In their update, the liquidators outline the difficulties they and BetonSports have faced since the shutdown in July 2006. They describe the "devastating effect" that this had on the formerly successful company's financial position, and the consequent need for the provision of contractual severance and termination costs in respect of the company's call centres, many hundreds of staff, supplier and finance contracts.
On 22 November 2006 the FSRC obtained an order of the High Court in Antigua effectively freezing the company's assets and preventing ongoing trading or distribution of assets.
In a letter to interested parties, the liquidator says: "By the time of our appointment, the company’s books and records demonstrated that its realisable assets were less than the aggregate of its liabilities, or in short, the company was insolvent.
"A statement of the company's assets and liabilities provided by the Betonsports board of directors in February 2007, seven months prior to our involvement, shows assets of the company of $10million, and liabilities of $26.9million.
"Although the liabilities figure includes betters/players/customers balances of $6.8million, we now know that these players are owed over $15.8million (as per the company's database)."
BetonSports is therefore insolvent on a book value basis by over $25 million, the statement concludes, significantly hinting at further legal action against some of the former directors by pointing out that the US authorities have taken an active interest in the case, particularly in regard to the actions "of some of the Betonsports group directors." Vantis cannot comment further on this aspect as legal proceedings are ongoing.
Turning to the company's assets, Vantis revealed that it received funds passed on by the FSRC in respect of asset realisations recovered by it of $2 million.
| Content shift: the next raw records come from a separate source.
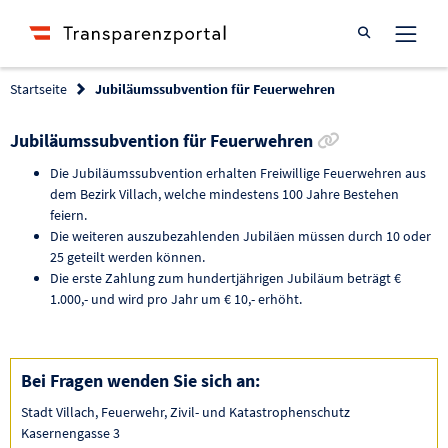
Suche öffnen
Startseite
Jubiläumssubvention für Feuerwehren
Link zur Förd
Jubiläumssubvention für Feuerwehren
Die Jubiläumssubvention erhalten Freiwillige Feuerwehren aus
dem Bezirk Villach, welche mindestens 100 Jahre Bestehen
feiern.
Die weiteren auszubezahlenden Jubiläen müssen durch 10 oder
25 geteilt werden können.
Die erste Zahlung zum hundertjährigen Jubiläum beträgt €
1.000,- und wird pro Jahr um € 10,- erhöht.
Bei Fragen wenden Sie sich an:
Stadt Villach, Feuerwehr, Zivil- und Katastrophenschutz
Kasernengasse 3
A further $8 million is known to be outstanding from debtors across the globe, and Vantis is attempting to collect in the relevant jurisdictions.
"We have a duty to assess the viability of pursuing these assets, by reference to legal advice and to attempt recovery where it is economic to do so," the statement advises, revealing that Vantis has received the approval of the relevant US authorities for the collection of these debts.
The overriding obligation and intention of the High Court in Antigua, the FSRC, and Vantis itself is to protect the interests of all creditors, and ensure that all creditors are contacted as far as possible, the statement asserts.
"Many players have not been reached because they have invalid email addresses, or the database information held for them on the Betonsports system has been corrupted. The responses/claims from player creditors has been disappointing, and we are seeking the guidance of the Court in Antigua to circulate a national newspaper advertisement in the USA, and contact other players by regular mail where email contact has not been possible," the statement continues.
"All of these actions are under the supervision and sanction of the Court, and the authorities place great emphasis on reaching and paying as many of the players as possible from assets recovered."
In the interests of transparency, Vantis has disclosed its fee structure from the liquidation as 5 percent of asset recoveries and $20 per creditor claim agreed, reconciled to the Betonsports system, and paid. The 5 percent collection fee does not apply to funds passed to the liquidator by the FSRC, and legal fees and disbursements are charged to the Liquidation estate at cost.
The statement closes with an assurance that Vantis is seeking the best possible outcome for all concerned, but cannot currently estimate the timing and value of any distribution which may ultimately be returned to the players/creditors.